Она сразу отстранилась, деловито предложила:
— Умывайтесь. Я вам солью.
Лейтенант не мог понять, почему она стала называть его на «вы», будто между ними произошло что-то такое, что отдалило его от нее. Когда она лила из ковшика воду ему на руки, старался не смотреть на темную ложбинку в вырезе кофточки, а женщина, словно нарочно, наклонялась ниже и ниже.
Подала чистое холщовое полотенце, чинно пригласила отобедать.
— Извините, что есть.
— У меня в шинели консервы. И концентраты.
— Вам самим сгодится.
Консервы он раскупорил и поставил на стол, а пачки с концентратом положил на полку, заставленную пустыми стеклянными банками и бутылками.
— Сын где? — поинтересовался лейтенант.
— Гуляе. Малый еще понять, что на усю жизнь сиротою остался.
К консервам не притронулась: «Сыночку оставлю». Лейтенант тоже не стал есть.
— Вы кушайте, сил набирайтесь. С пустого борща не навоюешь.
— Давно так вкусно не ел, — похвалил лейтенант. — Чудесный борщ.
— Еще? — Не дожидаясь ответа, добавила половник борща в его миску. — Кушайте на здоровье.
Она первой управилась с едой и, облокотившись, смотрела прямо ему в лицо.
— Вы и при немцах тут жили?
— Жила, — спокойно ответила. — У погрибе с сыном ховались.
— И ни разу с ними не встретились?
Не сказал с кем, но она поняла.
— Та видела.
Он отложил ложку.
— И вас, такую красивую… — Лейтенант оборвал фразу и низко наклонился над миской. Он не видел лица женщины, но физически ощущал ее усмешку.
— В оборванном ходила, золою мазалась. Еще подлить?
— Нет-нет, спасибо! — торопливо отказался лейтенант и поспешно поднялся. Он стал надевать ремни.
— То что за карманчик? — спросила женщина с любопытством.
— Это? — уточнил, дотронувшись до клапана на ремне.
— Ага.
— Для свистка. Только нет его у меня.
Она продолжала изучать его амуницию.
— А пистолет не носите?
— В госпитале остался.
— И долго лежали у госпитали?
— Три месяца.
— Три месяца! — Она громко ахнула. — Боже ж мой! И куда вас ранило?
— В голову и в грудь.
— В сердце? — ужаснулась она.
— В двух миллиметрах прошла.
Глаза ее выражали столько участия, жалости и сострадания, что он не мог не успокоить ее.
— Теперь все позади! До свадьбы заживет, — с нарочитой бодростью похвалился.
— А вы и неженатый? — удивилась она.
— Не пришлось как-то, — в смущении оправдался он. Почему-то не хотелось быть моложе ее, перед войной ему исполнилось восемнадцать.

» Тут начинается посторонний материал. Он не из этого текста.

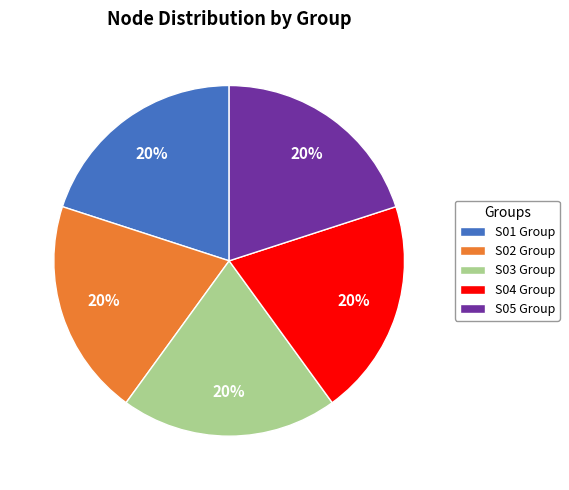

Combined, do S02 Group and S04 Group account for over 50%?

No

— Ну и слава богу! — с облегчением вздохнула женщина. — Чего сирот на свете плодить.
Лейтенант стоял уже одетый, но не уходил. Не уходилось почему-то.
— Долго в городе пробудете?
Она удивительным образом отгадывала его настроение.
— Не знаю еще. А сейчас надо идти.
Он вышел в сени, нагнулся, проверил узел на вещмешке. Женщина стояла в проеме двери, привалившись плечом к косяку.
— Тяжелющий! — вспомнив, кивнула в сторону вещмешка. Заметив, как неуверенно лейтенант протянул руку за шинелью, предложила спокойным голосом: — Хай висит. Жарко ж. Никто ее тут не тронет.
— Если можно, — сказал он с благодарностью. — Я, наверное, скоро.
— Когда ни придете, застанете, — успокоила она. — У меня отгулу три дня. Отпустили нас, пока энергию наладять.
Лейтенант шел, с трудом сдерживая желание оглянуться. Он был уверен, чувствовал, что женщина глядит ему вслед.
Вернулся он поздно, возбужденный и счастливый. Проба удалась — из гильз, что он принес, выплавили плотный желтый слиток, шероховатый от крупинок формовочной земли.
Директор связался с горкомом и получил «добро», лейтенант переговорил по телефону с капитаном Федотовым. Тот подтвердил обещание дать машину. «Только гильзы в кучу сам собери. Людей у меня нет. Точно». Гильзы лейтенант сам наберет, до одной отыщет!
Женщина обрадовалась его приходу, хотя и не могла сомневаться в его возвращении. Знала, что придет, и все-таки обрадовалась.
— Если можно, — с легким сердцем обратился лейтенант. — Я переночую у вас эту ночь. Шинель есть, на лавке устроюсь.
— Та у нас еще кровать. — Женщина показала на ситцевую занавеску, скрывавшую вход во вторую комнату. — Ужинать будете?
Она ждала его, ужин приготовила, даже где-то за бешеные деньги или в обмен на что-то достала бутылку самогону.